Sonderkonjunktur zum Jahresende: Autoabsatz massiv eingebrochen

Sonderkonjunktur zum Jahresende
Autoabsatz massiv eingebrochen

Die Autobauer bekommen die Nachwehen der Mehrwertsteuererhöhung mit aller Wucht zu spüren. Nach Daten der ausländischen Hersteller ist der Automobilabsatz in Deutschland im Februar um bis zu 20 Prozent zurückgegangen.

HB FRANKFURT. Wegen einer Umstellung bei der Berechnung der Verkaufszahlen werde das Flensburger Kraftfahrt-Bundesamt (KBA) am Freitag wohl sogar ein Minus von 25 Prozent ausweisen, sagte der Präsident des Verbandes der Internationalen Kraftfahrzeughersteller (VDIK), Volker Lange, am Mittwoch in Frankfurt. Auf vergleichbarer Basis gehe er von einem Minus von knapp unter 20 Prozent aus.
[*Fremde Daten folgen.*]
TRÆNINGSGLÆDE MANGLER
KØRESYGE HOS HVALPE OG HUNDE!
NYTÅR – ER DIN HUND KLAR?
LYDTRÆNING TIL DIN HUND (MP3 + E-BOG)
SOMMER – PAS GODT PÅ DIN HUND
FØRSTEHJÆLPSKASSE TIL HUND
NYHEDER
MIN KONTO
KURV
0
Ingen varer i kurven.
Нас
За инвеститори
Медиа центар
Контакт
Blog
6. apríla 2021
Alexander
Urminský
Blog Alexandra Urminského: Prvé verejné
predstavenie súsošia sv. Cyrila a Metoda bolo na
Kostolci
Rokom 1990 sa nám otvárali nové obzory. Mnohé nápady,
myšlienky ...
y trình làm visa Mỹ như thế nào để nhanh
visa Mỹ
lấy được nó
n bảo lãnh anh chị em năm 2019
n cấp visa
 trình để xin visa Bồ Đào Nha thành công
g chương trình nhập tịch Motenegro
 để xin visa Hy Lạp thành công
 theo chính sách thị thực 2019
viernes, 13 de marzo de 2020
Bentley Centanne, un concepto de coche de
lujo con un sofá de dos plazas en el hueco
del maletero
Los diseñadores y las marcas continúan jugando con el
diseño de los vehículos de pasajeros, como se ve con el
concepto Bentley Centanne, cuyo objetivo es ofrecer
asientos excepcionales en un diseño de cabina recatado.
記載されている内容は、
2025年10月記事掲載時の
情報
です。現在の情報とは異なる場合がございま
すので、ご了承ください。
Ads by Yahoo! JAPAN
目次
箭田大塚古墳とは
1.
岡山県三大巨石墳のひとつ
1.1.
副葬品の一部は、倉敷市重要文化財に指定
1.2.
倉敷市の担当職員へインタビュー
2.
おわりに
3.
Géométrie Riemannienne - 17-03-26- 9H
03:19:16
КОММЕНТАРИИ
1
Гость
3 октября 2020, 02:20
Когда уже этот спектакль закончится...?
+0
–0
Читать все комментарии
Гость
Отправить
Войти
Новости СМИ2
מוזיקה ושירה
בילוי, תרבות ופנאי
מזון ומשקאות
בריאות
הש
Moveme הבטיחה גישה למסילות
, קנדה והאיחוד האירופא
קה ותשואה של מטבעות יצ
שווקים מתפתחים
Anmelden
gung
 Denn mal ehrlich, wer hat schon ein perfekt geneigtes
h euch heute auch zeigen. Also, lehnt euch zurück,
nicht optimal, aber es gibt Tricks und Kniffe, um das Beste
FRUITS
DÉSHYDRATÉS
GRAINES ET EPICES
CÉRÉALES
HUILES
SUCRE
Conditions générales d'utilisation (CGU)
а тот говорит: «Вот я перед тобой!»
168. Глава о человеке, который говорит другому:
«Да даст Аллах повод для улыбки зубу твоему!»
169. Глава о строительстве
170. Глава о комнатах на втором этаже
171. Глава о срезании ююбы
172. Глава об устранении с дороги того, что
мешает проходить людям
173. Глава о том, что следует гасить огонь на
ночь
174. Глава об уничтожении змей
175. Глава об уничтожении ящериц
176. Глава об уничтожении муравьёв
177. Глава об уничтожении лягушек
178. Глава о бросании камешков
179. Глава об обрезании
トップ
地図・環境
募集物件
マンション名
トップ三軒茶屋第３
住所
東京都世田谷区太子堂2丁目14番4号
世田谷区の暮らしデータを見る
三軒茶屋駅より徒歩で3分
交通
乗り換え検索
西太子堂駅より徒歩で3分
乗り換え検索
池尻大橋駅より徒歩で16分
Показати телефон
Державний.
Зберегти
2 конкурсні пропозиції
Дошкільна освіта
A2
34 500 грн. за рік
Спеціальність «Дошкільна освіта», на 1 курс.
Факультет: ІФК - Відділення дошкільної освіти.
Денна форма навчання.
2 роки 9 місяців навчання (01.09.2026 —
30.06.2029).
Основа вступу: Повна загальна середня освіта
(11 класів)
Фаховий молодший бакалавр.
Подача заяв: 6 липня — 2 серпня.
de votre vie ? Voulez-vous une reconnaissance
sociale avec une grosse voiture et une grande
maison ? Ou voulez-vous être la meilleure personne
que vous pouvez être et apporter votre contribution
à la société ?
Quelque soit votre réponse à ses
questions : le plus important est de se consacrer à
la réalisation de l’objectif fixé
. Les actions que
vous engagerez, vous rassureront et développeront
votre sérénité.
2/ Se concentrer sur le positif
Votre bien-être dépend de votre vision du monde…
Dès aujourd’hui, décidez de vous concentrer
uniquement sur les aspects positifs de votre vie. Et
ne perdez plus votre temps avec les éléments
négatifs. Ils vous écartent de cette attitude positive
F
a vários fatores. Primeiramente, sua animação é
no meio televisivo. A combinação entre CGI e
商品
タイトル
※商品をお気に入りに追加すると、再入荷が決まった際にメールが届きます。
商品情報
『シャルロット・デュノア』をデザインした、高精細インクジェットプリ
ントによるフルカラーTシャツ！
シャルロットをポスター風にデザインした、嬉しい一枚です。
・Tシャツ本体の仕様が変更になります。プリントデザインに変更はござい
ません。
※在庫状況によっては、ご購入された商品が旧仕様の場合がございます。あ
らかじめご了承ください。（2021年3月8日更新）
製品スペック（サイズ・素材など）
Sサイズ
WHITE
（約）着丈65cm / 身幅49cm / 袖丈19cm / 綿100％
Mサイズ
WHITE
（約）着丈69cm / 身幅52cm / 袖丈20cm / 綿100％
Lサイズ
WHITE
Nach zwei Monaten würde der Pkw-Absatz in Deutschland damit um einen zweistelligen Prozentsatz hinter dem Vorjahresniveau hinterherhinken. Im Januar waren die Neuzulassungen schon um 10,5 Prozent geschrumpft. In einer Analystenstudie der Investmentbank Dresdner Kleinwort hieß es, Verlierer seien vor allem BMW, VW sowie französische Marken.

Die in Deutschland vertretenen ausländischen Autobauer, die im VDIK zusammengeschlossen sind, erwarten frühestens im zweiten Quartal eine Trendwende. „Es ist nichts davon zu spüren, dass die Autokonjunktur anzuspringen scheint“, sagte Verbandschef Lange. Bis zum Jahresende sollte der Absatz aber aufholen. Der VDIK erwarte nur einen leichten Rückgang auf 3,4 Mill. neu zugelassene Autos. 2006 waren es 3,47 Millionen, nachdem viele private Autokäufer sich die höhere Mehrwertsteuer sparen wollten und vor dem Jahresende zugriffen.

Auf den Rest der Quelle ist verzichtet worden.